Sebastian Thrun, a computer scientist, and pioneer in self-driving cars explains “When you use a phone, you amplify the power of human speech. You cannot shout from New York to California, and yet this rectangular device in your hand allows the human voice to be transmitted across three thousand miles. Did the phone replace the human voice? No, the phone is an augmentation device.”
As improbable as it may seem, a good example is found in Japan, with a Japanese publisher. Established in the early 1960s, Recruit Holdings started as an advertising company publishing magazines for job seekers. Spurred by the Internet revolution in the early 2000s, the company added business verticals, such as real estate, bridal, travel, beauty salon, and restaurant. By 2015, as Recruit’s digital platforms gained popularity, the company noticed the enormous amounts of online data on types of transactions and end-user behaviors. By establishing an artificial intelligence research laboratory in Silicon Valley, Recruit’s management started to apply the latest technologies in data analytics and machine learning.
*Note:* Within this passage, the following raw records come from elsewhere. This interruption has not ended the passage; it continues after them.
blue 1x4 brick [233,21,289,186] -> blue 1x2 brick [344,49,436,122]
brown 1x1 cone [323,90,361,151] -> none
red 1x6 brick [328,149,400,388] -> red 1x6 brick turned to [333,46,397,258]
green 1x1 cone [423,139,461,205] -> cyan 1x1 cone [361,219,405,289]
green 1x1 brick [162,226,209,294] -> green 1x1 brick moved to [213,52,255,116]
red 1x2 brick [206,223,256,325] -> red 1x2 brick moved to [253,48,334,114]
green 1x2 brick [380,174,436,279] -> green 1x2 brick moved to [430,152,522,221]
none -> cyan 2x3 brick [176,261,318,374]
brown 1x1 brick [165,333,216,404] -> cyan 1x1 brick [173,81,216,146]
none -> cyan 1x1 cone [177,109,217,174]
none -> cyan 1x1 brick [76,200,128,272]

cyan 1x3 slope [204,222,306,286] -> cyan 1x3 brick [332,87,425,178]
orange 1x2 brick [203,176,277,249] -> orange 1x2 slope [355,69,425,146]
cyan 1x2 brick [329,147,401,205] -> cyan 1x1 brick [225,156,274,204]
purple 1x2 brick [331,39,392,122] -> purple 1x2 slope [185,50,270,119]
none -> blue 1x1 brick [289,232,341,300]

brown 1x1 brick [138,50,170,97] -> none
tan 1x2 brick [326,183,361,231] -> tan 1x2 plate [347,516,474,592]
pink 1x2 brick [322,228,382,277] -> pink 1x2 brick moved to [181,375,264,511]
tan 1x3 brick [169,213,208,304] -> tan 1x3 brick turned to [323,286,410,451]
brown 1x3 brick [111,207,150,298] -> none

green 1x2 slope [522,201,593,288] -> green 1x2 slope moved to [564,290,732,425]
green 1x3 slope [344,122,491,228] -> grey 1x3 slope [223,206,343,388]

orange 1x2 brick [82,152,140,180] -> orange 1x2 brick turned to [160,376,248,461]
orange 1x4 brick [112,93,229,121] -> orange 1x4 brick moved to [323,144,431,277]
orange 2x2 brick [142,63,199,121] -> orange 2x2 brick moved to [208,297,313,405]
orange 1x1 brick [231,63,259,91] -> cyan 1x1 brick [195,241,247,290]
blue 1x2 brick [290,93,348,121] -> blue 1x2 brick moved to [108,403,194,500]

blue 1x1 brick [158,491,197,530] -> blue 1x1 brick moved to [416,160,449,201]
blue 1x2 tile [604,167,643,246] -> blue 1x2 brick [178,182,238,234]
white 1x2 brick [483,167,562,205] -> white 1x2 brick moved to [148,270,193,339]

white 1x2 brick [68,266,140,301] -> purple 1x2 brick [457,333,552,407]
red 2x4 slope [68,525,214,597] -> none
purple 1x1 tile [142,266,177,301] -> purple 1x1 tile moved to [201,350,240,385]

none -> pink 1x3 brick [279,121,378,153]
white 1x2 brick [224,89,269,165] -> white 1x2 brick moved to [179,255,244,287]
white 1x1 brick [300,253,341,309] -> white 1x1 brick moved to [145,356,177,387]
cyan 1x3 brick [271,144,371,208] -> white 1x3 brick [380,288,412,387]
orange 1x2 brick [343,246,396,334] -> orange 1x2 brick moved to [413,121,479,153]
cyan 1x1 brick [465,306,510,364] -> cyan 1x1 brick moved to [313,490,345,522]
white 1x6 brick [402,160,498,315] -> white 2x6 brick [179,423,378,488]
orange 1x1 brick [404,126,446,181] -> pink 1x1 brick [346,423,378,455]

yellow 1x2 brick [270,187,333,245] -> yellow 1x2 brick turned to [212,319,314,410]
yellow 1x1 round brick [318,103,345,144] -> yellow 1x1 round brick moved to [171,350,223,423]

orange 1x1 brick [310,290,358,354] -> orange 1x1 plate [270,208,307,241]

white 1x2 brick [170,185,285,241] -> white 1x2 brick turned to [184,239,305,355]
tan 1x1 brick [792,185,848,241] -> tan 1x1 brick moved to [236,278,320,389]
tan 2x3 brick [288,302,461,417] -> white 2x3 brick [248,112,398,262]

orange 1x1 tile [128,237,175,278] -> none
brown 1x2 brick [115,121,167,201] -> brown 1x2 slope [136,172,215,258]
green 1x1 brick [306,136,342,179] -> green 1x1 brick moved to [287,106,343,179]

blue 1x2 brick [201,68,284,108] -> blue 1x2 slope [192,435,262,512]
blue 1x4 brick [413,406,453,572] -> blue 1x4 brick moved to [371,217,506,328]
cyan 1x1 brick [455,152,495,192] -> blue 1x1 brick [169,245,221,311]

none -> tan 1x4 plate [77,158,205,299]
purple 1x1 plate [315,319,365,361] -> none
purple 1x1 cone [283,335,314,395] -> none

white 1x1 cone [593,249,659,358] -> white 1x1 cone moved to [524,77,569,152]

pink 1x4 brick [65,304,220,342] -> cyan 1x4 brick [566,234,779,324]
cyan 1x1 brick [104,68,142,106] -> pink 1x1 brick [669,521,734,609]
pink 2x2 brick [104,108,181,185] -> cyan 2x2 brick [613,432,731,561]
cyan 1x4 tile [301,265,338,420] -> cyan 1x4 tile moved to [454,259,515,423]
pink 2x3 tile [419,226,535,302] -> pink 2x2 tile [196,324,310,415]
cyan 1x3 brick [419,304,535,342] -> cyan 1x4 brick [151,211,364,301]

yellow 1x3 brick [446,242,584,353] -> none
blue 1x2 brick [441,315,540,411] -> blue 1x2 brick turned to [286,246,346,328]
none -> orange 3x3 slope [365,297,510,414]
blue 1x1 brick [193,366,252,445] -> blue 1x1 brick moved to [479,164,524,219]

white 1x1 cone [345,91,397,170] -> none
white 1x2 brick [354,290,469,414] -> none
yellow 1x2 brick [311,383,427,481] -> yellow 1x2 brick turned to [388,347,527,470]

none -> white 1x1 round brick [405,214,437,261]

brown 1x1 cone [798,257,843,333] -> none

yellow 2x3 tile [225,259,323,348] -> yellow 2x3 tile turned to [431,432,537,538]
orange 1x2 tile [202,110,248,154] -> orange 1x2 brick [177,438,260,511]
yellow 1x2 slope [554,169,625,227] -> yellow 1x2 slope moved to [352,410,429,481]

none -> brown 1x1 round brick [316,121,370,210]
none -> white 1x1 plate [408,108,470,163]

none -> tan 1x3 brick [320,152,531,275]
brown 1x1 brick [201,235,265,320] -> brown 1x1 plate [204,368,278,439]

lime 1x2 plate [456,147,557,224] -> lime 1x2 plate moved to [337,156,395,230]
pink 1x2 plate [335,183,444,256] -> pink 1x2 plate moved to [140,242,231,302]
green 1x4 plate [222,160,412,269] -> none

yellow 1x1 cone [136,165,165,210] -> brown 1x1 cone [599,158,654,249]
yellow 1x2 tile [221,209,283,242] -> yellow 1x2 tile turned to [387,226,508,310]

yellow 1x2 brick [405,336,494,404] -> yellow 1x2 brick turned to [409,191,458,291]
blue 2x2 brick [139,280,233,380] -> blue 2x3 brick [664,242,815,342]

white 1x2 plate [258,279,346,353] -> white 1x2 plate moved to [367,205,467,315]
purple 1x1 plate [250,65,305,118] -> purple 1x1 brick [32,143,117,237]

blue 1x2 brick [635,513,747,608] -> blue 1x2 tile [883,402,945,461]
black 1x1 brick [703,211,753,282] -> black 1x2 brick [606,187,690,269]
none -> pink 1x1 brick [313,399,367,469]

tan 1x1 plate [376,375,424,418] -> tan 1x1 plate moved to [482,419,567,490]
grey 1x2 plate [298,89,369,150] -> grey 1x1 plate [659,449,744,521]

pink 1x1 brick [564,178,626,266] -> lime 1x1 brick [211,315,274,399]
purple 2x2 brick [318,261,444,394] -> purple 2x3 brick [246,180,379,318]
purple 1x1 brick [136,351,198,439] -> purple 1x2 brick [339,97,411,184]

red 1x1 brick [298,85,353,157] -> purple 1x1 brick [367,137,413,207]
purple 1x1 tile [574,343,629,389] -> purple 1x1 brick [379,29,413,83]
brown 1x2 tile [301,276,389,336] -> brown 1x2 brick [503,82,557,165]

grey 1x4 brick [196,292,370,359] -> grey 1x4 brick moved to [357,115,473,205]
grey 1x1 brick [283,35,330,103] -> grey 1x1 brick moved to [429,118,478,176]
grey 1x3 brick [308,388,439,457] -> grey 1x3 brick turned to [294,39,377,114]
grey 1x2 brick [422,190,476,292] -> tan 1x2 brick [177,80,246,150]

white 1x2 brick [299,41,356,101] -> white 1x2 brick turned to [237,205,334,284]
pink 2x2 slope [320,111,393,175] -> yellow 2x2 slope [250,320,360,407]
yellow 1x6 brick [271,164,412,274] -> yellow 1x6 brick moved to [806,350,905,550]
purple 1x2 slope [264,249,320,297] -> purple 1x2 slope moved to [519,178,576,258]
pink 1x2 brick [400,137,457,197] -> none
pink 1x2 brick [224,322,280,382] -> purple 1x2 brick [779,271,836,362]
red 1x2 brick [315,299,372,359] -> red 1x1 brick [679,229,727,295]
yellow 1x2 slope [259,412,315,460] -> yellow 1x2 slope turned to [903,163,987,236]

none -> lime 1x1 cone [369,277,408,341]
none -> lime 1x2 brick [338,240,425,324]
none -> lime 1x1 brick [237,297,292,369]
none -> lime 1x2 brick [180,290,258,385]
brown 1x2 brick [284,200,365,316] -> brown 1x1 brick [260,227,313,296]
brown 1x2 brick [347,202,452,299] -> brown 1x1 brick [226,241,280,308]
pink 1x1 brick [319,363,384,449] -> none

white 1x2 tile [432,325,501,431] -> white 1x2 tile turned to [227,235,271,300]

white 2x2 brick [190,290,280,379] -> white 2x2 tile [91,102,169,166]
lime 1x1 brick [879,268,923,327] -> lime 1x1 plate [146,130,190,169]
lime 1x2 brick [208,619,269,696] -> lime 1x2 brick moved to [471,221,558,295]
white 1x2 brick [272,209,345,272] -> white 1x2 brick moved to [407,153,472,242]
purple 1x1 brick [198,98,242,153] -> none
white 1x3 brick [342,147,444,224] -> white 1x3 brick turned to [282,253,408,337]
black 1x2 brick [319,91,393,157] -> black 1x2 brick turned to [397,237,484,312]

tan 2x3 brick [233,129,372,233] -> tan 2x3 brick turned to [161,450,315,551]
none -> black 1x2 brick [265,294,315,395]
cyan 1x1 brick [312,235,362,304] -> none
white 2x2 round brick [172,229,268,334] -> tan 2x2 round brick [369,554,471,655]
Amid all the changes, one major shift at Recruit was the changing role of sales. In the past, customers placed ads to drive traffic to stores. Today, all the digital platforms are used as new means to improve business efficiency. Sales personnel no longer mindlessly canvass towns, touting advertising space to proprietors. Instead, they collate customer insights and act as champions of technology requirements, effectively multitasking as general problem solvers — a far more varied, sophisticated, and enriching job for employees.
As I argue in Leap, whenever A.I. or machine automation inevitably displaces narrowly defined expertise, more general-purpose jobs will spring forth.